The free version has a learning curve but also an active community. It monitors servers, services and applications, just like the commercial version. It includes reporting by email and SMS, a basic user interface (including the network map), and basic reports.
Nagios Core lacks auto-discovery, and you must learn to set up and maintain complex configuration. On the plus side, it does give you a lot of flexibility to customize and extend the tool. Community-developed addons can perform discovery and help you get started with configuration.
You can use the free 60-day trial to evaluate the for-cost version and, if you elect to go with the free one, save the auto-generated config files from /usr/local/nagios/etc before uninstalling your eval copy. You can then use those files as your starting point for your new install’s configuration.
The commercial version Nagios XI has a richer range of features, including automated support for discovering your devices and hosts, automatically configuring the tool, and commercially-supported addons. It has a much more sophisticated user interface and more advanced reporting that covers trends, capacity planning assistance, etc.
Nagios XI is built to run on Red Hat Linux and CentOS. For Windows, use a VM appliance with Hyper-V or VMware. It includes an auto-discovery tool and a configuration wizard for adding a new device, host, or application).
Once Nagios XI is installed and monitoring, the Operations Screen gives you a high-level view of the current state of the network, and the Operations Center lets you drill down to the items mentioned.
The Host Status page shows a summary of metrics for the monitored hosts. You can drill down to an individual host to see details including performance graphs, capacity planning info, alarms, etc.
The Service Status page summarizes the state of the monitored services.
Nagios is a well-regarded solution for network monitoring. As with other tools that offer a fully-free vs commercial version tradeoff, you must decide whether you have (or will develop) the expertise and time to use the free tool, or whether it would be more cost effective to pay for the automation and support of the commercial version.

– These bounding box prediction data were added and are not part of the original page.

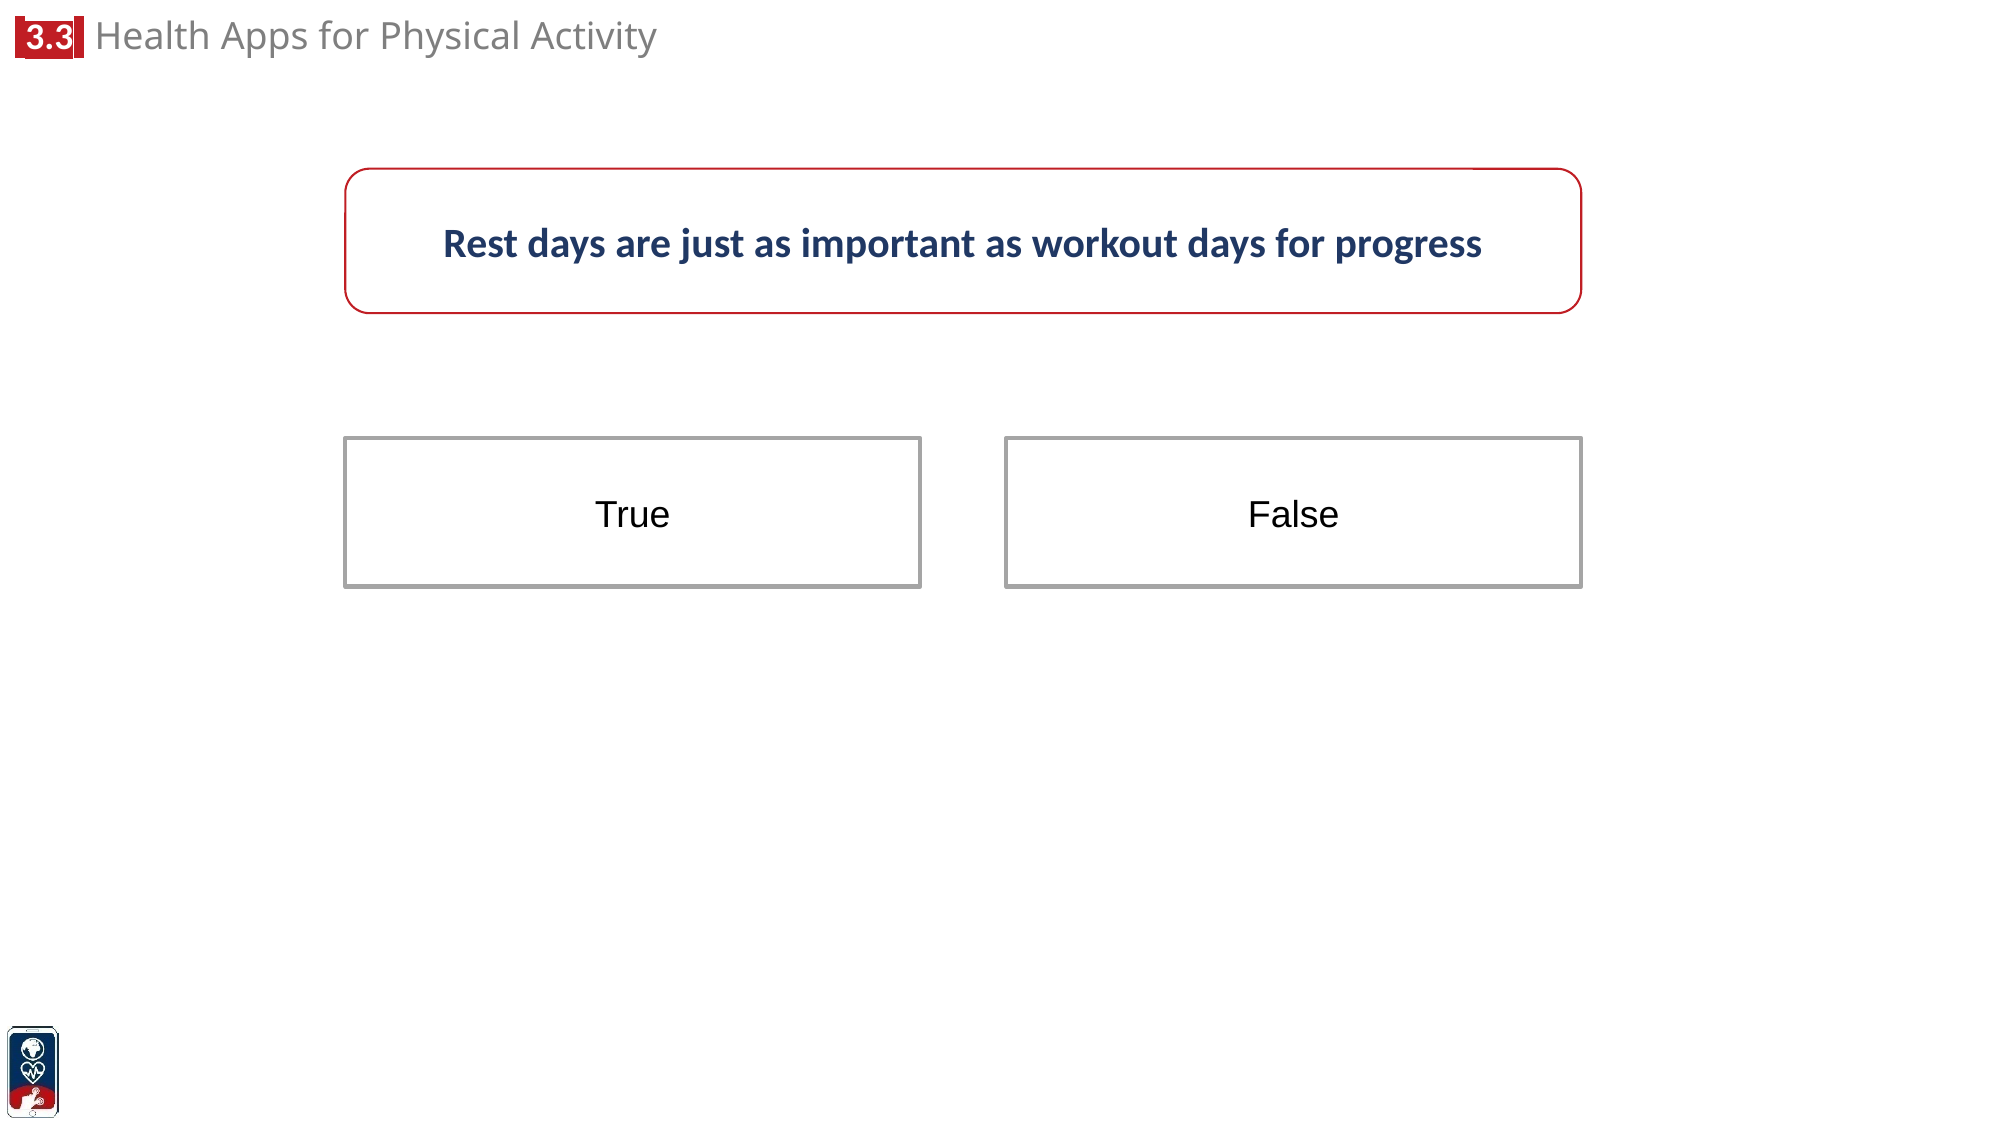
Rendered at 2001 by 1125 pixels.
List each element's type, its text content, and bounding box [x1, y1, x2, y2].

text_box True [343, 436, 922, 589]
picture [7, 1026, 59, 1118]
text_box Rest days are just as important as workout days for progress [345, 168, 1582, 314]
text_box False [1004, 436, 1583, 589]
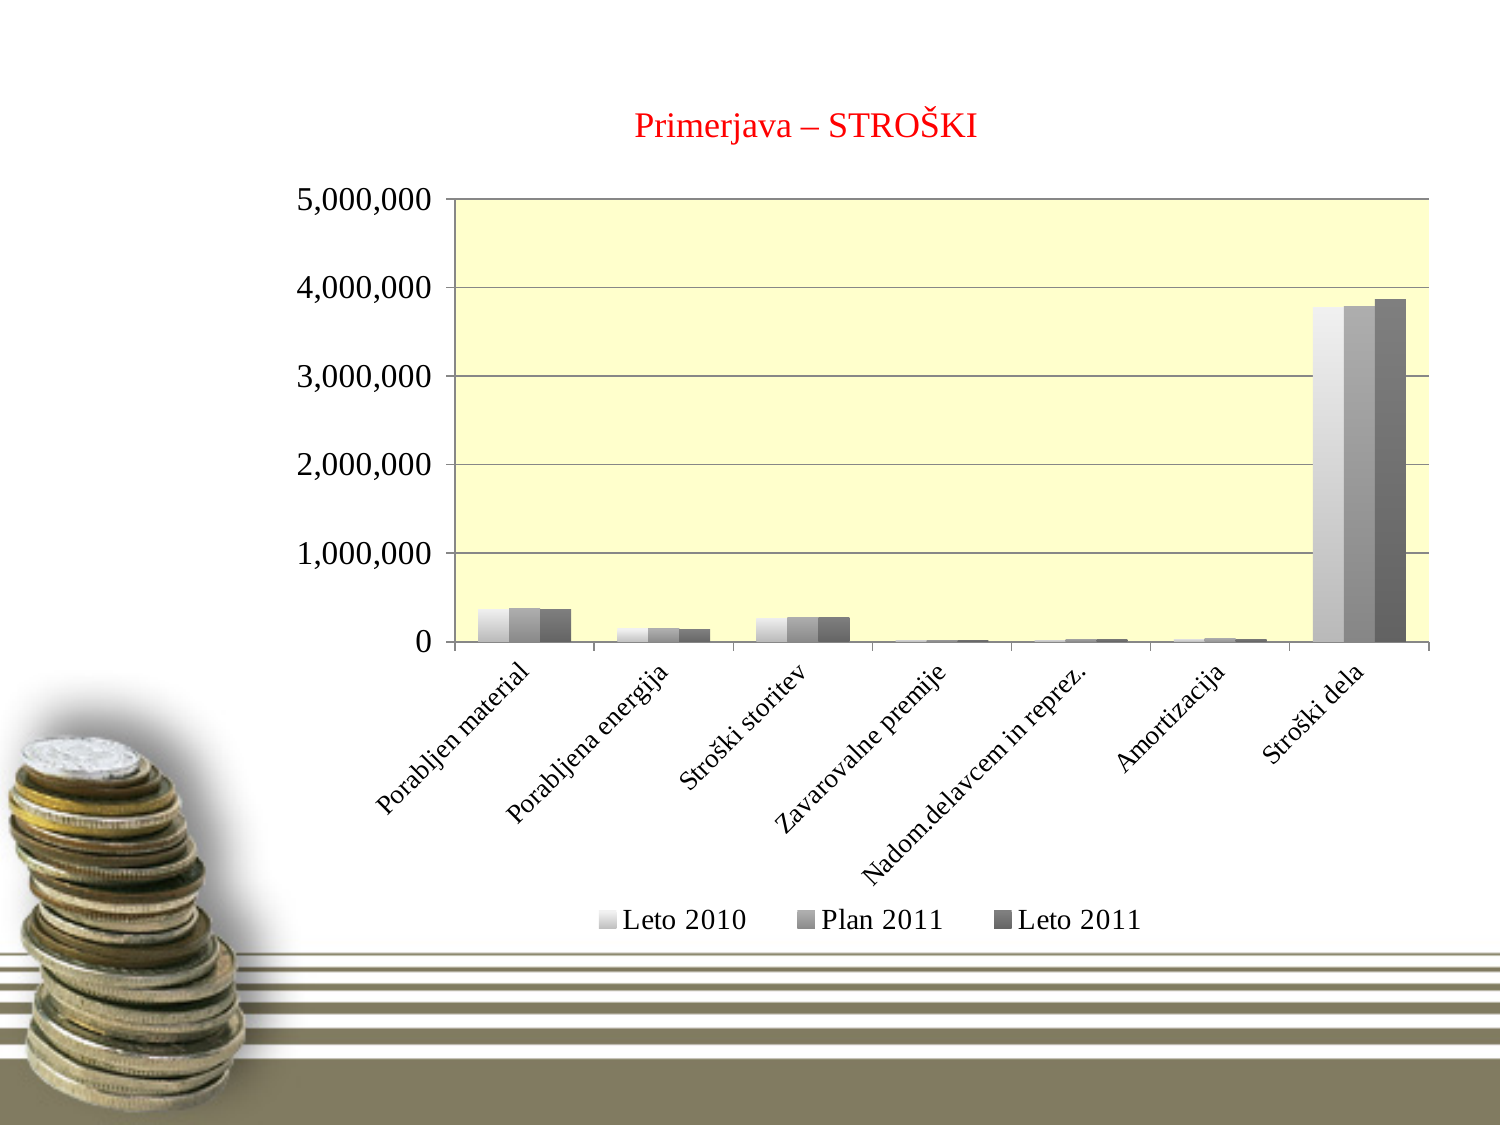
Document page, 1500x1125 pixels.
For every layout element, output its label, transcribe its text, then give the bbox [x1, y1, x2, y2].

chart [187, 175, 1430, 950]
title Primerjava – STROŠKI [234, 93, 1388, 174]
picture [0, 0, 1500, 1125]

Besides the tooling to monitor your systems, you need a protocol in place for solving problems and responding to incidents. Best practices for system monitoring call for forethought and attention to design.

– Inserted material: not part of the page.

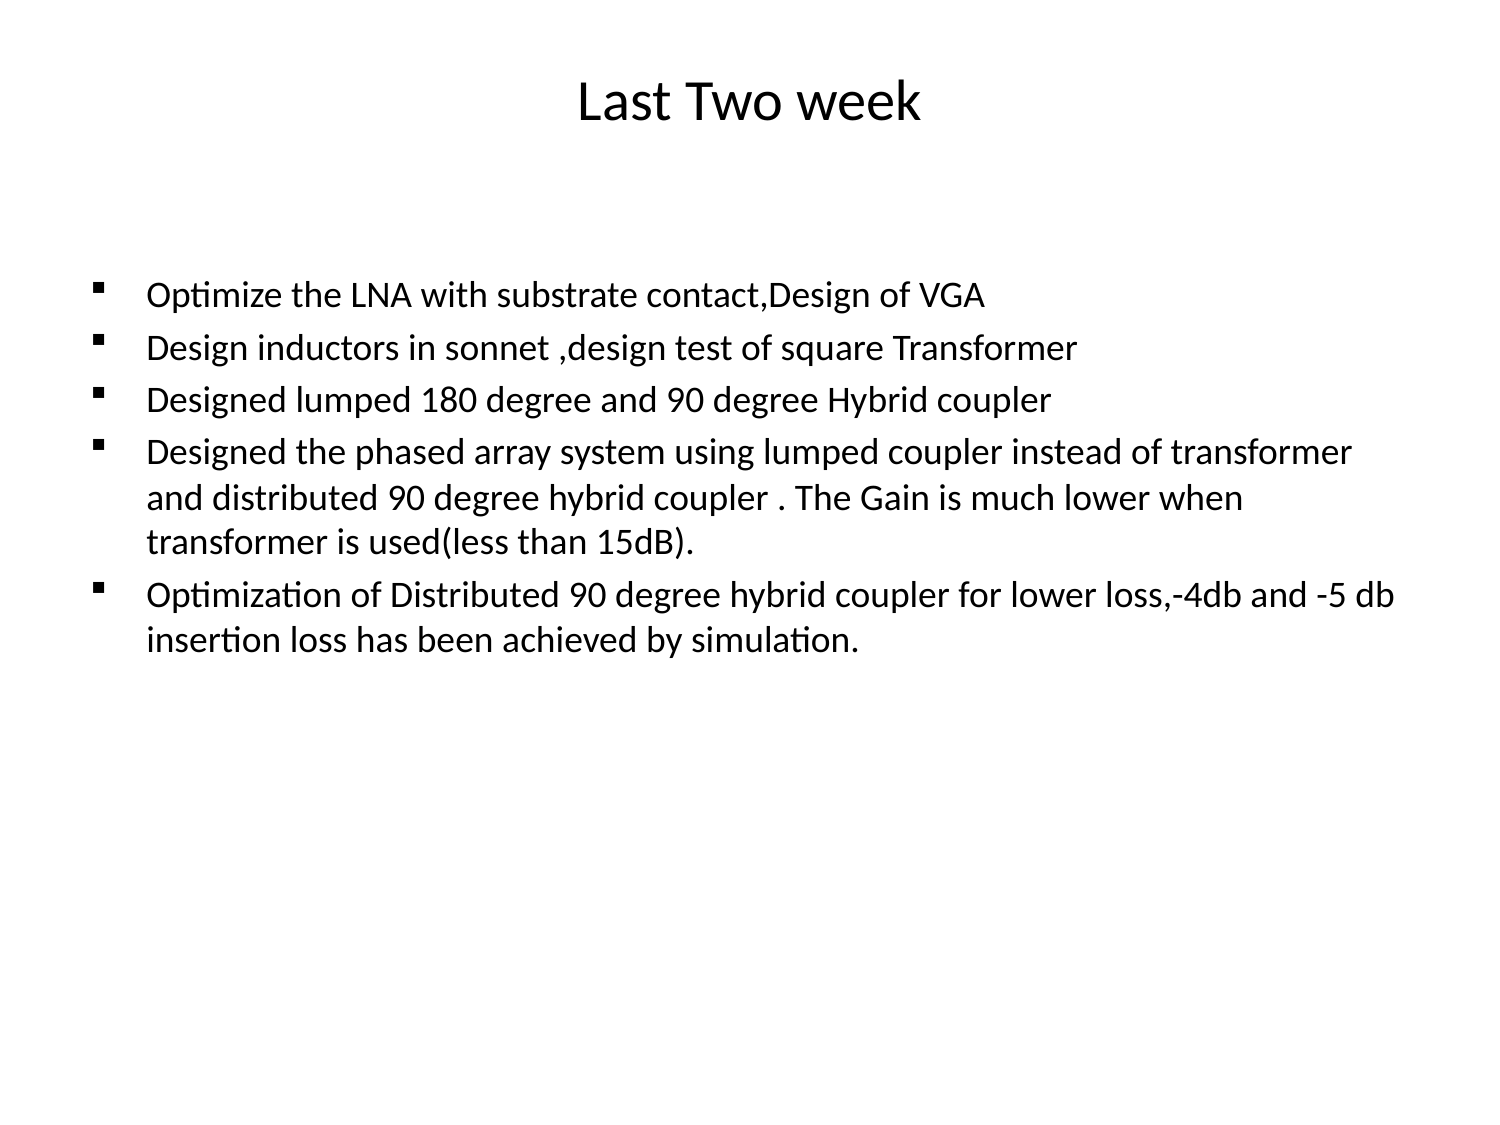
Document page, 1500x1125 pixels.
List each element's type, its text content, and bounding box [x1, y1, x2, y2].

title Last Two week [75, 45, 1425, 150]
list Optimize the LNA with substrate contact,Design of VGA Design inductors in sonnet ,design test of square Transformer Designed lumped 180 degree and 90 degree Hybrid coupler Designed the phased array system using lumped coupler instead of transformer and distributed 90 degree hybrid coupler . The Gain is much lower when transformer is used(less than 15dB). Optimization of Distributed 90 degree hybrid coupler for lower loss,-4db and -5 db insertion loss has been achieved by simulation. [75, 262, 1425, 1005]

Free tools are tempting, particularly if you are on a tight budget. The free versions of paid software are usually limited in their capacity so that they can only support small networks. Some freeware has worked its way into the toolkits of seasoned network administrators mainly out of familiarity. However, these underfunded tools are usually under-supported and glitch-laden.
Planning is a key stage when buying new monitoring software. You need to look for suites of monitoring tools that cover the whole system stack. Remember that spending on monitoring saves you money in other areas of the IT department and prevents loss of income to the business due to system failure.